**DATA SHOWN:**
%%
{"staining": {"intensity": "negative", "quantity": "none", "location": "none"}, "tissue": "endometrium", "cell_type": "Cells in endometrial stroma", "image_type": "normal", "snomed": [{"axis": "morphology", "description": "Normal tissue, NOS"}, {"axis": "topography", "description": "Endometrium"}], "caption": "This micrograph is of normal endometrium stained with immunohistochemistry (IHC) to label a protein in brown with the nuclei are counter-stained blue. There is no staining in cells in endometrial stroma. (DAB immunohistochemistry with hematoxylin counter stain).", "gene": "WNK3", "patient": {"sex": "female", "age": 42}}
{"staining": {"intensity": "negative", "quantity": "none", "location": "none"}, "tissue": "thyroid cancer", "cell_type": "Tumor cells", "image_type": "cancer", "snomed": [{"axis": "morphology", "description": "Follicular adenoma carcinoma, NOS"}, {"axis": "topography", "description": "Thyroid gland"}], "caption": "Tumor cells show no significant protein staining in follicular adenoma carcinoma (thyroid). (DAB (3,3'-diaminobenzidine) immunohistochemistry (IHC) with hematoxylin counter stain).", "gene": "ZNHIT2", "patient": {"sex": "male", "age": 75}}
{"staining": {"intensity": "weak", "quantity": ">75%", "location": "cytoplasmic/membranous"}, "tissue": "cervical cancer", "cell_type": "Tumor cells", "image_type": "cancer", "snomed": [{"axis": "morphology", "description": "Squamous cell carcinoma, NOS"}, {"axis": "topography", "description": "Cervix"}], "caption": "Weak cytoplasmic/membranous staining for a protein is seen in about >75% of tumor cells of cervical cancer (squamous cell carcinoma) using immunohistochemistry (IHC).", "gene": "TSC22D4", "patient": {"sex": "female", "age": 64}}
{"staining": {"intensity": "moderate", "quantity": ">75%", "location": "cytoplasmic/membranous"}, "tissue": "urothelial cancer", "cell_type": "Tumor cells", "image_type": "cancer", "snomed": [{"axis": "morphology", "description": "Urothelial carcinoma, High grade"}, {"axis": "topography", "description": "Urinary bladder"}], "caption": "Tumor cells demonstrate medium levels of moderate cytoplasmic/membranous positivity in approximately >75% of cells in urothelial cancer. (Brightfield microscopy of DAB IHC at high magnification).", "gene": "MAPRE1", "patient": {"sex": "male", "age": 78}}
%%
**WORK TO COMPLETE:** The listing above has to be written out again in full, exactly as shown.

**RESPONSE AREA:**
{"staining": {"intensity": "negative", "quantity": "none", "location": "none"}, "tissue": "endometrium", "cell_type": "Cells in endometrial stroma", "image_type": "normal", "snomed": [{"axis": "morphology", "description": "Normal tissue, NOS"}, {"axis": "topography", "description": "Endometrium"}], "caption": "This micrograph is of normal endometrium stained with immunohistochemistry (IHC) to label a protein in brown with the nuclei are counter-stained blue. There is no staining in cells in endometrial stroma. (DAB immunohistochemistry with hematoxylin counter stain).", "gene": "WNK3", "patient": {"sex": "female", "age": 42}}
{"staining": {"intensity": "negative", "quantity": "none", "location": "none"}, "tissue": "thyroid cancer", "cell_type": "Tumor cells", "image_type": "cancer", "snomed": [{"axis": "morphology", "description": "Follicular adenoma carcinoma, NOS"}, {"axis": "topography", "description": "Thyroid gland"}], "caption": "Tumor cells show no significant protein staining in follicular adenoma carcinoma (thyroid). (DAB (3,3'-diaminobenzidine) immunohistochemistry (IHC) with hematoxylin counter stain).", "gene": "ZNHIT2", "patient": {"sex": "male", "age": 75}}
{"staining": {"intensity": "weak", "quantity": ">75%", "location": "cytoplasmic/membranous"}, "tissue": "cervical cancer", "cell_type": "Tumor cells", "image_type": "cancer", "snomed": [{"axis": "morphology", "description": "Squamous cell carcinoma, NOS"}, {"axis": "topography", "description": "Cervix"}], "caption": "Weak cytoplasmic/membranous staining for a protein is seen in about >75% of tumor cells of cervical cancer (squamous cell carcinoma) using immunohistochemistry (IHC).", "gene": "TSC22D4", "patient": {"sex": "female", "age": 64}}
{"staining": {"intensity": "moderate", "quantity": ">75%", "location": "cytoplasmic/membranous"}, "tissue": "urothelial cancer", "cell_type": "Tumor cells", "image_type": "cancer", "snomed": [{"axis": "morphology", "description": "Urothelial carcinoma, High grade"}, {"axis": "topography", "description": "Urinary bladder"}], "caption": "Tumor cells demonstrate medium levels of moderate cytoplasmic/membranous positivity in approximately >75% of cells in urothelial cancer. (Brightfield microscopy of DAB IHC at high magnification).", "gene": "MAPRE1", "patient": {"sex": "male", "age": 78}}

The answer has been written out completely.